Duplicate entries with Different Timestamp in Excel

Hi Everyone,

I am looking for ways to manage this problem.

I have an excel containing duplicate data. I want to remove the duplicate data and retain only the row with the latest timestamp.

Please refer on the data below:

image

As you can see the data have 2 entries fro Andro Carlo

I want to remove the data row with timestamp of 2/27/2021 16:44 and retain the 2/27/2021 16:50

Thanks and Advance

@Alvin_Apostol1 - Could you please share the sample sheet (after removing the sensitive/confidential data)??

Hi @prasath17 I edited now the data

@Alvin_Apostol1 - It is the image…That’s not helpful. Please attach the sample sheet. The reason why I am asking is, I would like to see how the timestamp column has been showing in the excel?

SampleData.xlsx (8.7 KB)

Hi @prasath17 please see attached for the sample sheet.

Hello @Alvin_Apostol1
Maybe you can try this method. Although I think this is not the best solution, it can solve your problem.
First, I read range and sort datatable (Descending), then I get the closet timestamp.
Second, I remove duplicate ColumnA then delete ColumnA which is empty.

Forum0520.zip (9.0 KB)

@Alvin_Apostol1 - Please try like this…

image

Read Range ==> Preserve Format is ticked…(Please let me know if this is slowing down your process when you run against real data)

DtInput is the Ouput variable from the Read Range…

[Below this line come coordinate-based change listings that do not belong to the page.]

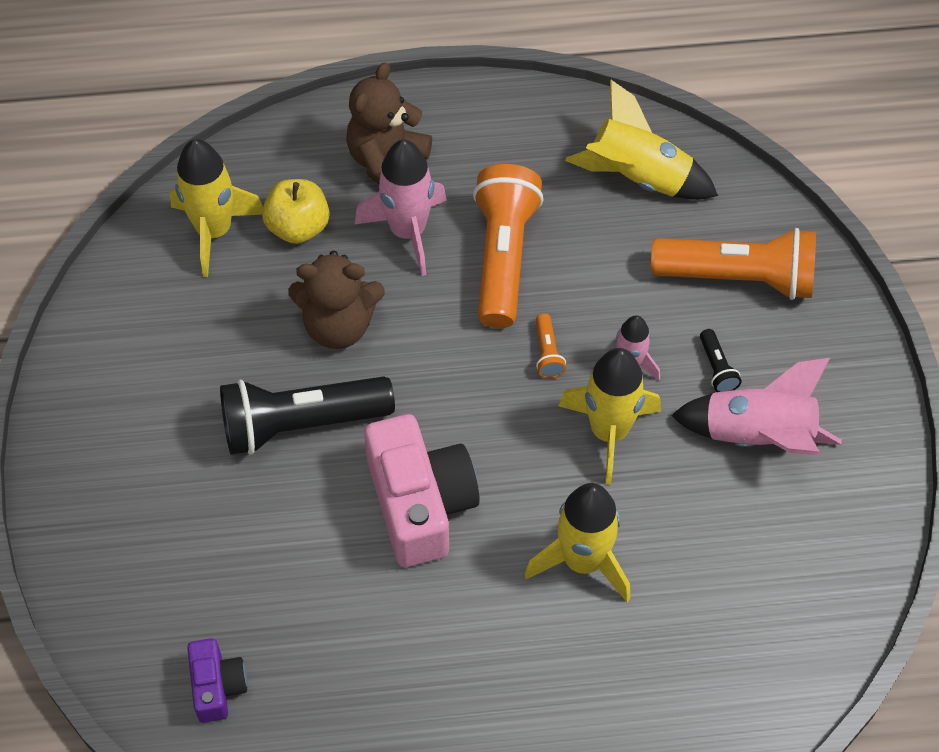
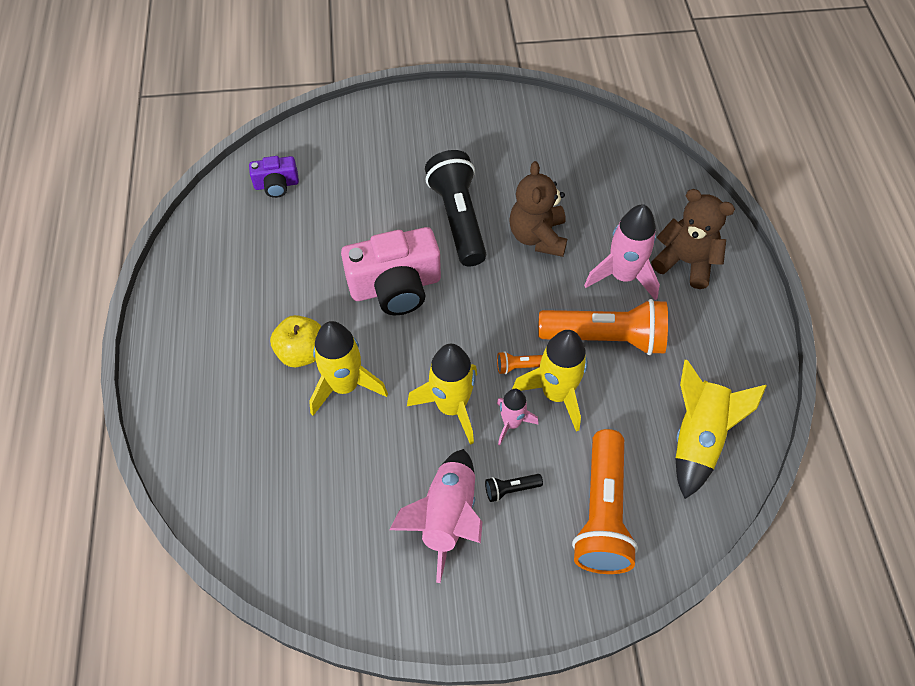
camera: 90 degrees right, 0 degrees up
yellow rocket [170,139,263,277] -> yellow rocket moved to [512,330,588,431]
yellow apple [262,179,329,244] -> yellow apple moved to [270,315,321,367]

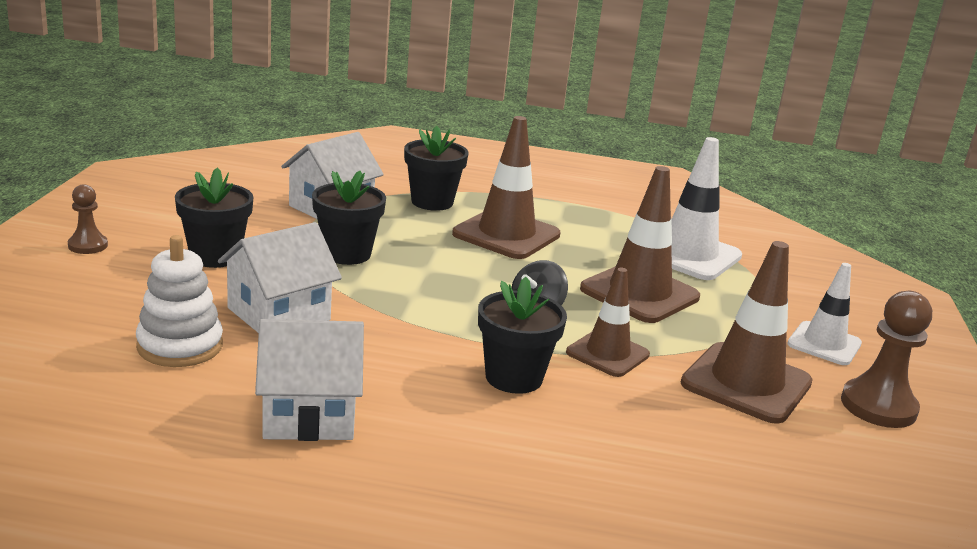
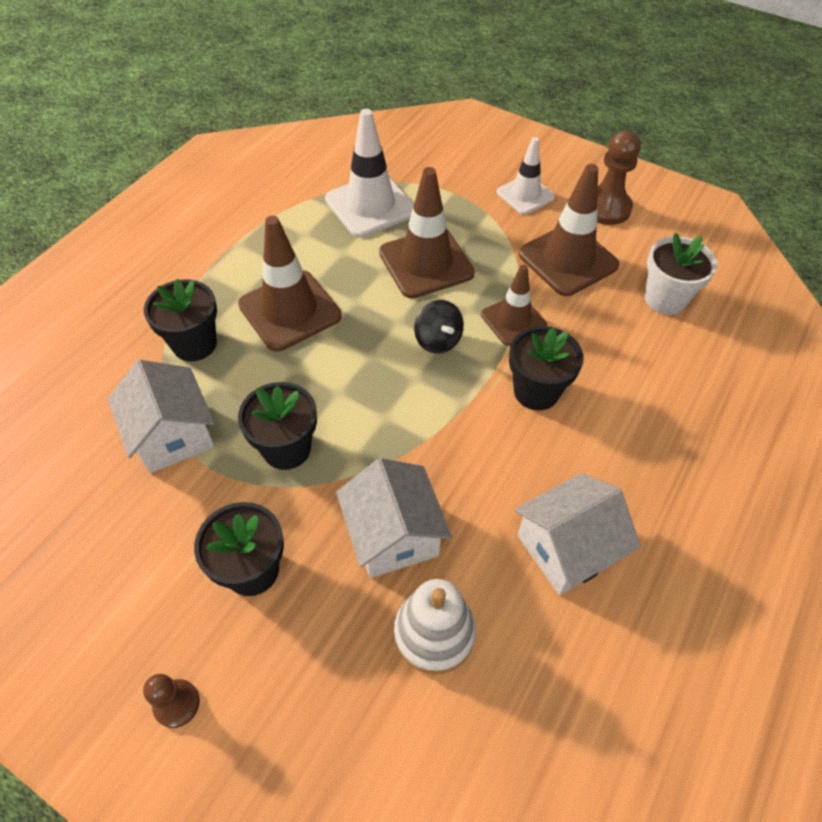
camera: 65 degrees left, 30 degrees up
white house [255,319,364,441] -> white house turned 45 degrees clockwise [514,473,641,595]
none -> white flower pot [645,233,717,315]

 Dtinput.AsEnumerable().Groupby(Function(a) a.Field(Of String)(“Column1”).ToString).Select(Function(x) x.last()).CopyToDatatable()

Output

image

Hope this helps…

Hi @Alvin_Apostol1

Try below linq expression. Change Min/Max function accordingly

InDT.AsEnumerable.GroupBy(Function(r) r("email")).SelectMany(Function (g) g.Where(Function(r) DateTime.ParseExact(r("Time").ToString,"dd/MM/yyyy HH:mm",Nothing)=g.min(Function(c) DateTime.ParseExact(c("Time").ToString,"dd/MM/yyyy HH:mm",Nothing)))).CopyToDataTable()